ふーん、天才ってのはどこにでも居るもんだな。

 

「特筆すべきは帯電と言うことだ。ヴィラン名ボルツ、3年前から大きな事件を起こす雷撃系個性持ち。奴への切り札になると公安から推薦されている」

 

「子供を現場に出せと?」

 

「子供の範疇を越えた力とセンスだろう。チームアップで雷撃を防いでくれればかなり楽になる。それに今すぐに出せって訳でもない。あくまでボルツや今後現れるだろう雷撃系ヴィランの相手をするのに有利だって推薦されてるだけだ」

 

狙って雷を落とせるんだ、周りに被害を出さずに吸収することも出来るか、出来るようになるだろうな。

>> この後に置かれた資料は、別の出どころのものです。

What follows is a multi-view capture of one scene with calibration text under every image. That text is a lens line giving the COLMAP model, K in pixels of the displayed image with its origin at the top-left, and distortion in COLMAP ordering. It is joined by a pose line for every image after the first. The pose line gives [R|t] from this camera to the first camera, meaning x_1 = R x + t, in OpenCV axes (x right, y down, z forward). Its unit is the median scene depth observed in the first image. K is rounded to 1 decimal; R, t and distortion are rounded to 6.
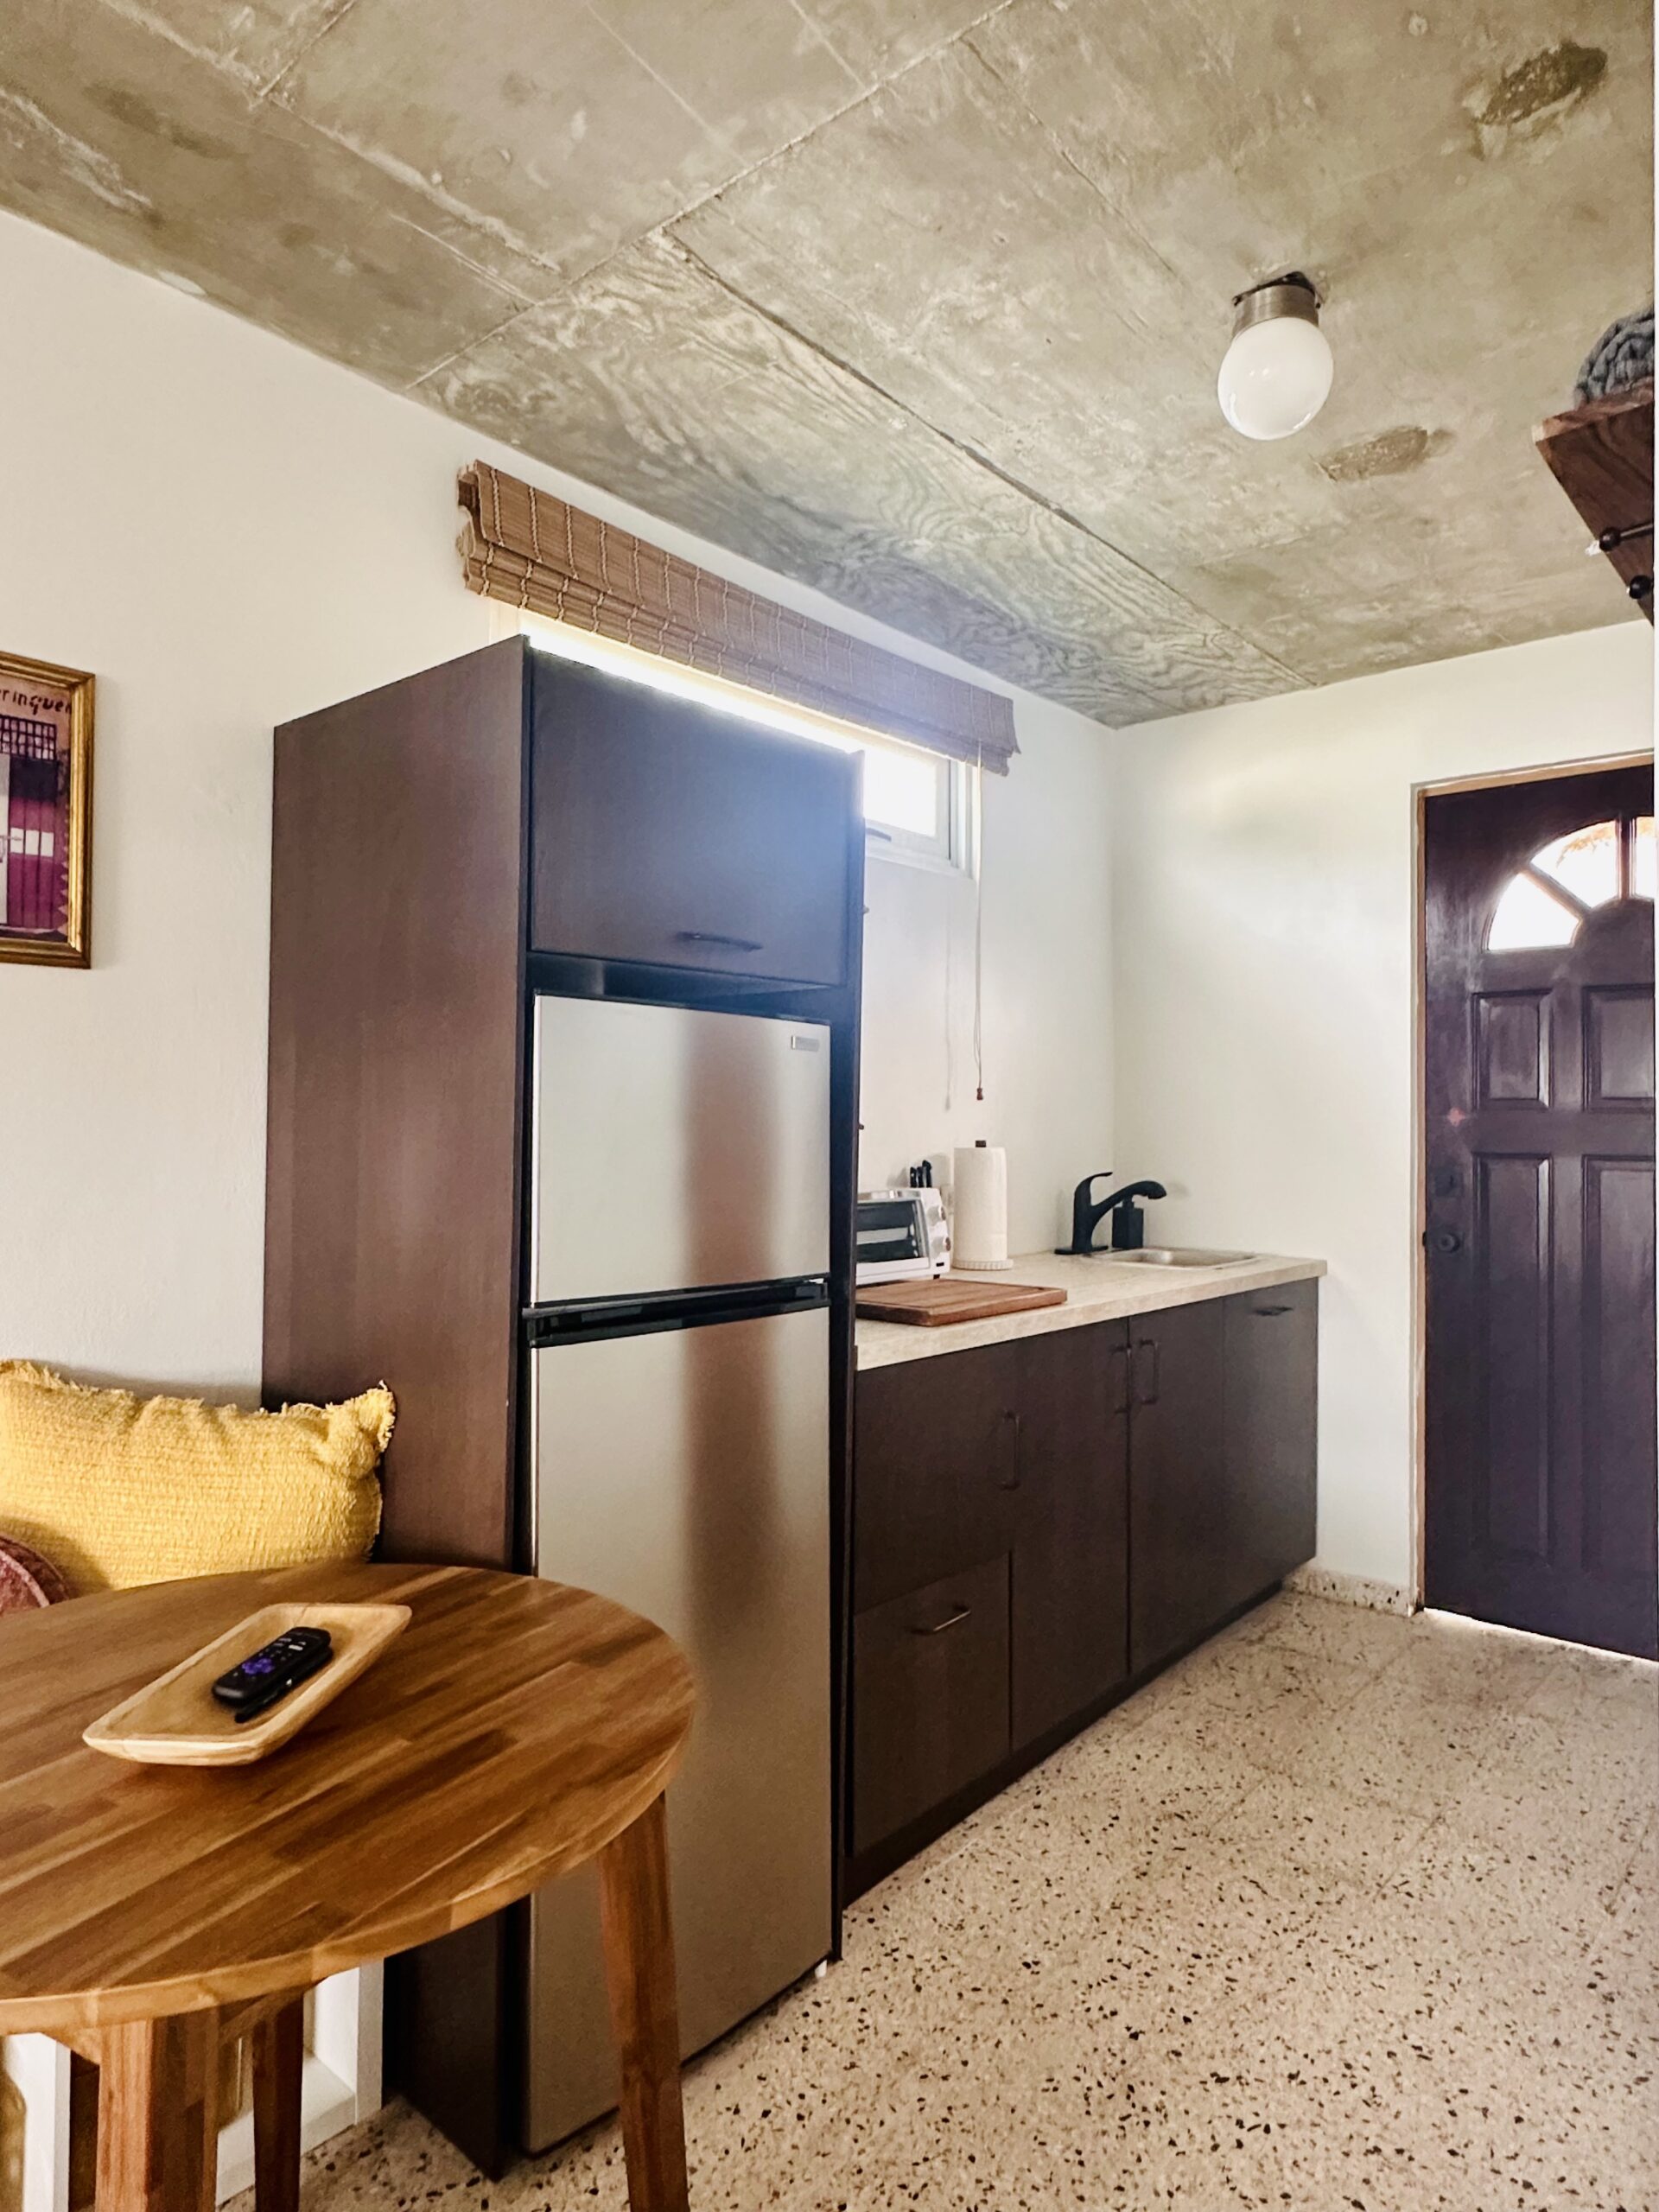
lens RADIAL K [[1278.2, 0, 827.4], [0, 1278.2, 1113.8], [0, 0, 1]] dist [0.000488, 0.000585]
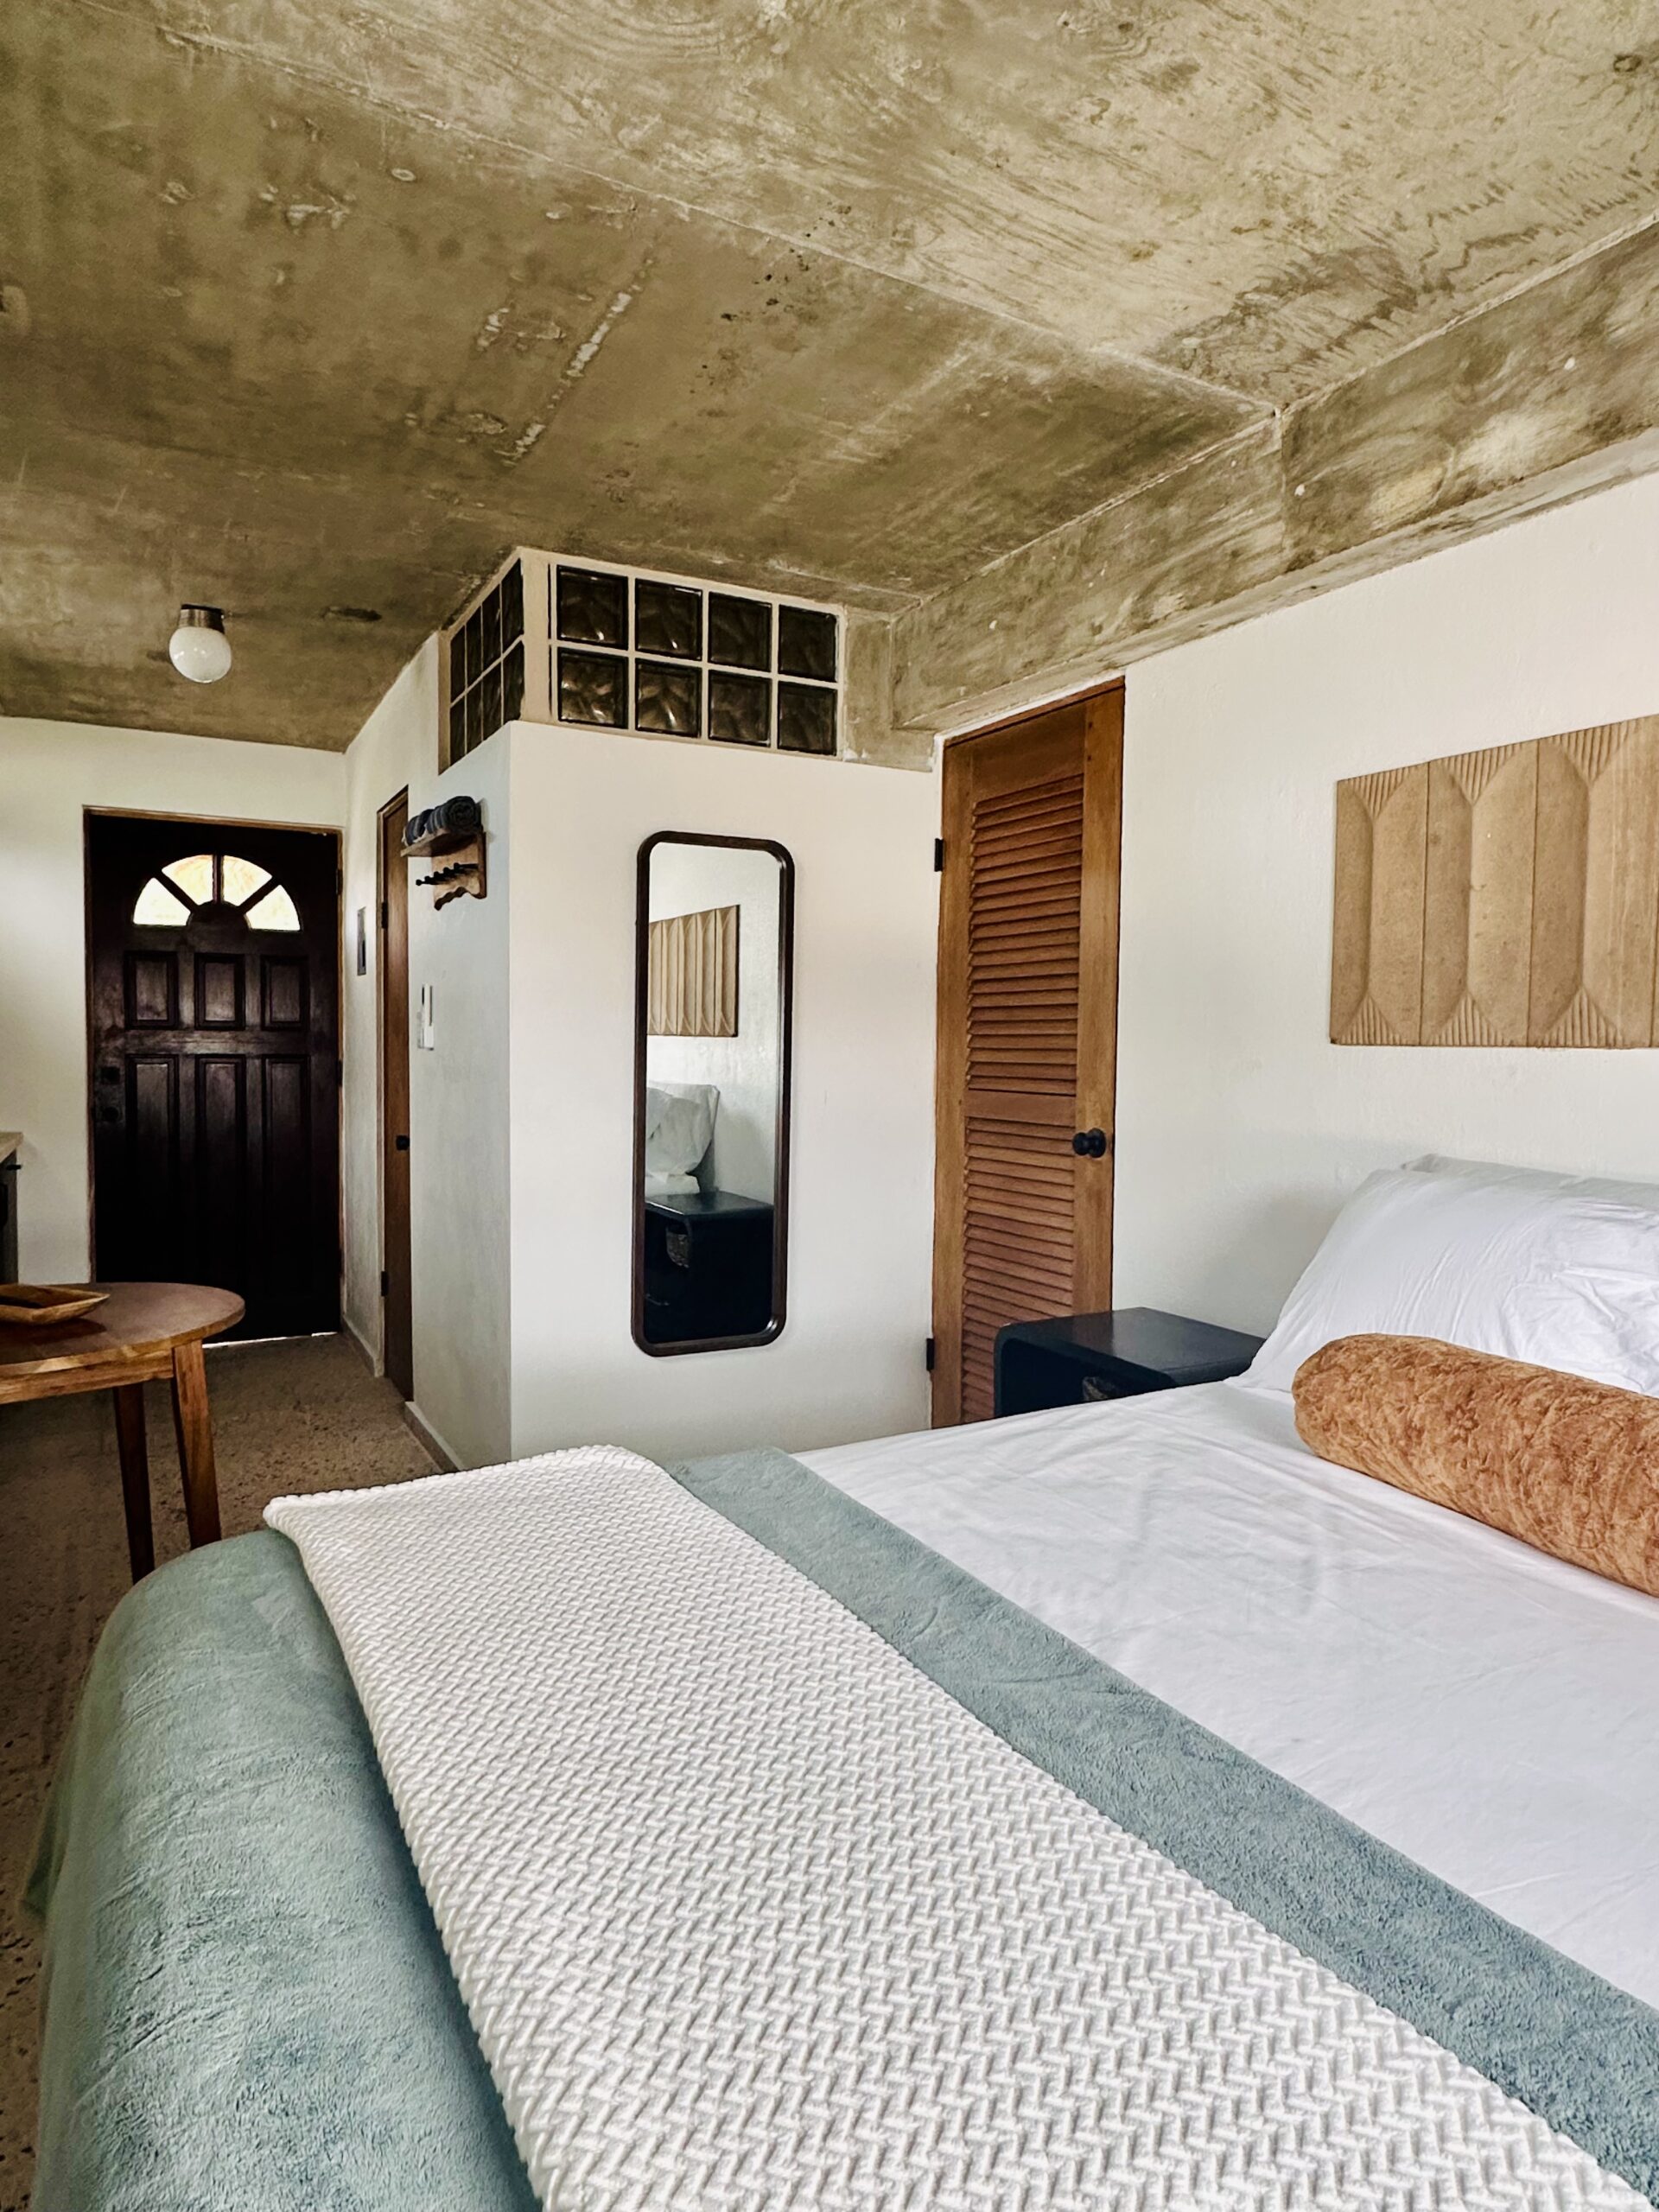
lens RADIAL K [[1278.2, 0, 829.3], [0, 1278.2, 1107.1], [0, 0, 1]] dist [0.000488, 0.000585]
pose [[0.345090, -0.053360, 0.937051, -1.005397], [-0.006795, 0.998214, 0.059346, -0.003406], [-0.938545, -0.026847, 0.344111, -0.502967]]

正直に言えば、めちゃくちゃ欲しい人材だ。雷撃系を相手にするのは本当に大変なんだよ。

 

「成績もトップクラス、たぶん他の受験生にも点数を分けるために動いてないだけで10秒ほどで全ロボを破壊できた筈だ。そうなれば首席でもおかしくない。公安の推薦が無くても普通に優秀だから合格を出すしかない。推薦分のプラスは支援学校卒のマイナスで相殺ってことにして合格でいいだろう?」

 

「そうなるね。実は個人的に面接も行ってきたよ。思想にも問題は見られなかった。今回集まってもらったのも、上鳴君の紹介がメインだからね。あとはA組とB組、どちらに所属させるかを決めるだけだよ」

 

校長の面接もクリアしてるなら本当に今回の会議は紹介なんだな。まあ、こいつは絶対ビッグになる。1年生の間に地盤まで固めちまうだろうな。たぶん、雄英の行事も全部見越して行動するはずだ。荒れるだろうなぁ。まあ、その分将来が楽しみではある。

 

 

 




上鳴電気
原作と異なり個性が「帯電」から「電気を扱う程度の能力」に変化。
色々な作品の電気技を習得するために個性を使いまくれる環境を強引に獲得。修行に明け暮れる。
原作よりマシな着地を目指してヒーローのてっぺんを目指す。

ボルツ
AFOに嫌な一目ぼれをした上鳴電気のオリジナル。少しでも希望を残すためにAFOと殻木球大(ドクター)の全面協力の元、コミックでよくある、善と悪、どちらが強いのかと言う問題に答えを出すために存在を割ってみたいとプレゼンを行い、何とか芽を残すことには成功したが精神面に様々な改造もされてしまう。自分を止められるのはクローンである上鳴電気だけであり、力及ばぬ時は僕のヒーローアカデミアが崩壊すると覚悟を決めている。